Passage provided >>
In the midst of putting together a Summer Reading List, I decided to ask several of my friends for their recommendations. The responses were varied, and they’re all listed below for your Summer Reading pleasure. Many thanks to all those who participated.
note: All links on this page (and there are a lot of them) will take you to the selected title in Powells Bookstore (except where noted otherwise).
Ashley Crawford, Writer, Editor, Transit Lounge
Cosmopolis: A Novel by Don Delillo (Scribner)
Despite savaging by the critics this a cool, ironic read that slices into the cold psychology of contemporary Western society with wry amusement. Those expecting another Underworld were disappointed, but considering the range that Delillo has tackled over the years one should be prepared for shifts in gear such as this one.
Pattern Recognition: A Novel by William Gibson (Putnam)
After floundering a bit in his last few books, Gibson has found his pace again with this one. His female protagonist is on the chase for elusive footage on the web. It’s a story that replicates elements of David Foster Wallace’s Infinite Jest and Mark Z. Danielwski’s House of Leaves. What’s especially interesting about it is Gibson’s exploration of a world that in some ways he helped create.

Data entries >>
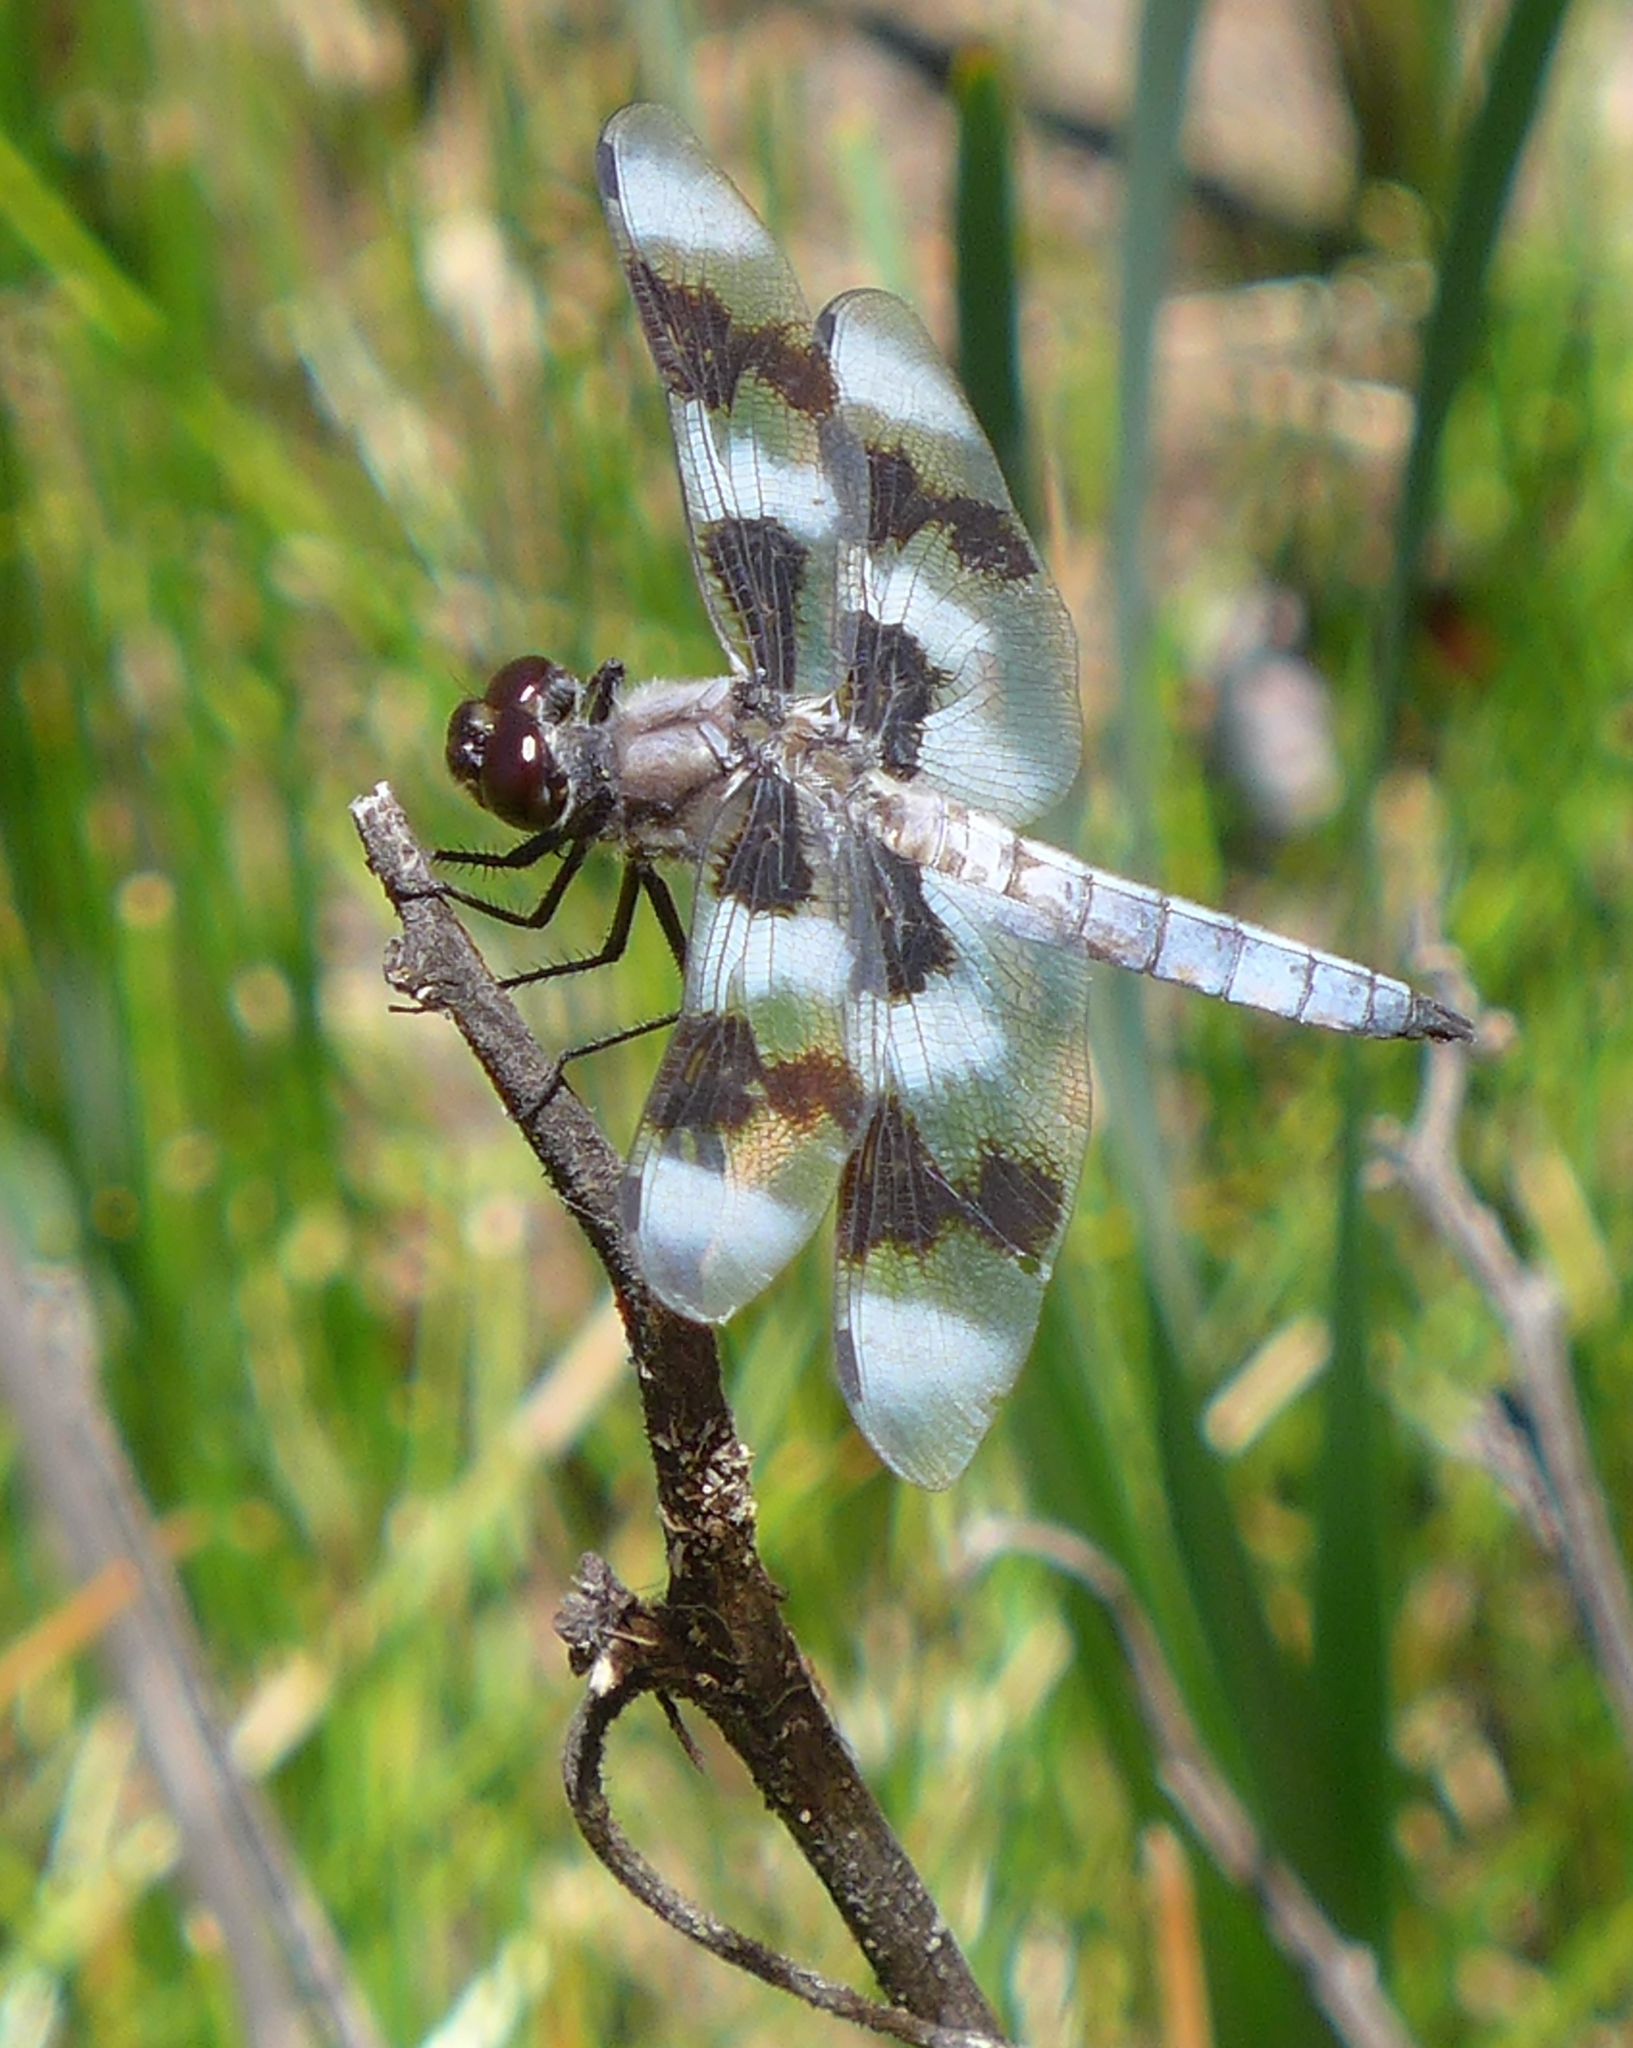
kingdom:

...

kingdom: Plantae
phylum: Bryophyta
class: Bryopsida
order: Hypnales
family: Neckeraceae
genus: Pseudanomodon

Task >>
Copy out the summer reading list word for word, from its first sentence to its last.

Answer to this task >>
In the midst of putting together a Summer Reading List, I decided to ask several of my friends for their recommendations. The responses were varied, and they’re all listed below for your Summer Reading pleasure. Many thanks to all those who participated.
note: All links on this page (and there are a lot of them) will take you to the selected title in Powells Bookstore (except where noted otherwise).
Ashley Crawford, Writer, Editor, Transit Lounge
Cosmopolis: A Novel by Don Delillo (Scribner)
Despite savaging by the critics this a cool, ironic read that slices into the cold psychology of contemporary Western society with wry amusement. Those expecting another Underworld were disappointed, but considering the range that Delillo has tackled over the years one should be prepared for shifts in gear such as this one.
Pattern Recognition: A Novel by William Gibson (Putnam)
After floundering a bit in his last few books, Gibson has found his pace again with this one. His female protagonist is on the chase for elusive footage on the web. It’s a story that replicates elements of David Foster Wallace’s Infinite Jest and Mark Z. Danielwski’s House of Leaves. What’s especially interesting about it is Gibson’s exploration of a world that in some ways he helped create.